## Exercise instructions
Express the part of the records that opens with the line containing "Worldwide /" and closes with the line containing "Car Accident Lawyer Oakland CA" as a JSON list of strings, one string per line, with both of those lines included and blank lines omitted.
☆ ☆ ☆ ☆
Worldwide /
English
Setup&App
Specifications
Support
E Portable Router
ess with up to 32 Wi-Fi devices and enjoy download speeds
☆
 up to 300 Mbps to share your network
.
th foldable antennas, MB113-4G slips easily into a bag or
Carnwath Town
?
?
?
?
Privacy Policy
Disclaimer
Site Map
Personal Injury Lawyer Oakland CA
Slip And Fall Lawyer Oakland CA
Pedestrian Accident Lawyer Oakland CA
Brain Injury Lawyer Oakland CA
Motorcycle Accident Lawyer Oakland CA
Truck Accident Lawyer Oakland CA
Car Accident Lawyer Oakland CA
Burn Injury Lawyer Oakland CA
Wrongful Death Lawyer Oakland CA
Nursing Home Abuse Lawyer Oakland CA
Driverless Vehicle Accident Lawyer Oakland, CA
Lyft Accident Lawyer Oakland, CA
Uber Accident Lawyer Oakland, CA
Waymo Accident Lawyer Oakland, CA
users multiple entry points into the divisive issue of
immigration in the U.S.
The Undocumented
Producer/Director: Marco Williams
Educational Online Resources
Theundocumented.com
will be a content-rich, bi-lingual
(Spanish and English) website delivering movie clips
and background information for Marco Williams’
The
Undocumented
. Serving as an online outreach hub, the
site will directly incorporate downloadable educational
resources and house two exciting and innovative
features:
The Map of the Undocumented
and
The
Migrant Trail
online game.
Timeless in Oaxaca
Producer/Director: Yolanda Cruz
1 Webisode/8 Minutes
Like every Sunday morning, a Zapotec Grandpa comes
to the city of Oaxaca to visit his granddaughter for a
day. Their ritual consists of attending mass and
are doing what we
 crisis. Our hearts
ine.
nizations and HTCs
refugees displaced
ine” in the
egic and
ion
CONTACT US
☆ ☆ ☆ ☆
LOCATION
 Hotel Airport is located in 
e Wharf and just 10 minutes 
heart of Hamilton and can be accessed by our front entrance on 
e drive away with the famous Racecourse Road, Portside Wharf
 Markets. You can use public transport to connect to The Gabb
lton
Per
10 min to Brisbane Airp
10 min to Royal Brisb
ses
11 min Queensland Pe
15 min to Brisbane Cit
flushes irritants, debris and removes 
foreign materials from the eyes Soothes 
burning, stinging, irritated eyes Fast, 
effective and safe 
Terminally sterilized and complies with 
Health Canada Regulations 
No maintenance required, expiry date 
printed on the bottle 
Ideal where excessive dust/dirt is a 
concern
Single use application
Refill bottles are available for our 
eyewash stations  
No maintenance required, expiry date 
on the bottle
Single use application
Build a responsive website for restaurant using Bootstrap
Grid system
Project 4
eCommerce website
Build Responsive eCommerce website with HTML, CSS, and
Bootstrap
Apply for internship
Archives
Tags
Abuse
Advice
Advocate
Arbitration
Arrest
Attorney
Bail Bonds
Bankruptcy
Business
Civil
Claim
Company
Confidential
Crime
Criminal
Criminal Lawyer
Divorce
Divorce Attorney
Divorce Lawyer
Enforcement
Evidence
☆ ☆ ☆ ☆
## Solution to this exercise
[
  "Worldwide /",
  "English",
  "Setup&App",
  "Specifications",
  "Support",
  "E Portable Router",
  "ess with up to 32 Wi-Fi devices and enjoy download speeds",
  "☆",
  " up to 300 Mbps to share your network",
  ".",
  "th foldable antennas, MB113-4G slips easily into a bag or",
  "Carnwath Town",
  "?",
  "?",
  "?",
  "?",
  "Privacy Policy",
  "Disclaimer",
  "Site Map",
  "Personal Injury Lawyer Oakland CA",
  "Slip And Fall Lawyer Oakland CA",
  "Pedestrian Accident Lawyer Oakland CA",
  "Brain Injury Lawyer Oakland CA",
  "Motorcycle Accident Lawyer Oakland CA",
  "Truck Accident Lawyer Oakland CA",
  "Car Accident Lawyer Oakland CA"
]